In the aforementioned configuration, an adjusting portion may be disposed in the through-hole, and a predetermined resonant frequency may be set by adjusting the size or the mounting position of the adjusting portion. With this arrangement, variations in the antenna characteristics caused by dimensional errors of the dielectric member can be easily corrected. Thus, the resonant frequency can be easily set to a desired frequency, and the manufacturing yield can be substantially improved.
For example, the adjusting portion may be a dielectric block which is inserted into the through-hole and is mounted on the printed circuit board. Then, the resonant frequency of the circularly polarized wave antenna can be increased by decreasing the thickness of the dielectric block.
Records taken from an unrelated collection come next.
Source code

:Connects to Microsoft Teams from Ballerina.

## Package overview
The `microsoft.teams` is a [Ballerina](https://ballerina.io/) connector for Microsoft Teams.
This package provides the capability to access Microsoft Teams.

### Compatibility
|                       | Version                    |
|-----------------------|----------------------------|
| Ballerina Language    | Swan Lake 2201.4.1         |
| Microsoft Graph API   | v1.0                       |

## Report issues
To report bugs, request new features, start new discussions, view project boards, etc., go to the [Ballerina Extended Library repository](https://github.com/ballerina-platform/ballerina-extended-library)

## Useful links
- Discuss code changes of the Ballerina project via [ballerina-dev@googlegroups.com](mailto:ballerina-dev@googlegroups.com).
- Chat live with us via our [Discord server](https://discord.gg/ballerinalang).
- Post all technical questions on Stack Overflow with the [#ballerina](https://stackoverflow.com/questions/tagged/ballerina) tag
Thus, if the resonant frequency is set to a value slightly lower than the desired frequency in advance, the desired resonant frequency can be easily and reliably obtained simply by decreasing the thickness of the dielectric block to a suitable value. Alternatively, the through-hole may be circular when viewed from above, and a screw thread may be formed on the inner wall surface of the through-hole, and the adjusting portion may be a dielectric male screw to be screwed into the screw thread. In this case, the resonant frequency decreases as the dielectric male screw is inserted into a lower portion of the through-hole. In contrast, the resonant frequency decreases as the dielectric male screw is inserted into a higher portion of the through-hole. Thus, the resonant frequency can be easily and reliably set to the desired frequency only by adjusting the screwing position of the dielectric male screw to a suitable position.
In the aforementioned configuration, the dielectric member may include a columnar hole extending in the axial direction at the center of the bottom of the dielectric member and may also include an adjusting recessed portion at the center of the top of the dielectric member. The predetermined resonant frequency may be set by adjusting the depth of the adjusting recessed portion. In this case, with a deeper adjusting recessed portion, the resonant frequency of the circularly polarized wave antenna becomes greater. Thus, the resonant frequency is set to a value slightly lower than the desired frequency in advance. Then, the desired resonant frequency can be easily and reliably obtained simply by adjusting the depth of the adjusting recessed portion to a suitable value. As a result, the manufacturing yield can be considerably increased.
In the aforementioned configuration, a plurality of through-holes extending parallel to the axial direction of the dielectric member may be provided. With this arrangement, the dielectric member can be lighter, and the axial ratio of the circularly polarized waves at the desired frequency can be decreased. In this case, the plurality of through-holes may be formed in any shape, such as in a quadrilateral shape or in a circular shape when viewed from above, as long as they are provided so that they are positioned symmetrically with respect to the axial line of the dielectric member, and the number of the plurality of through-holes is determined so that they are positioned symmetrically with respect to the axial line of the dielectric member.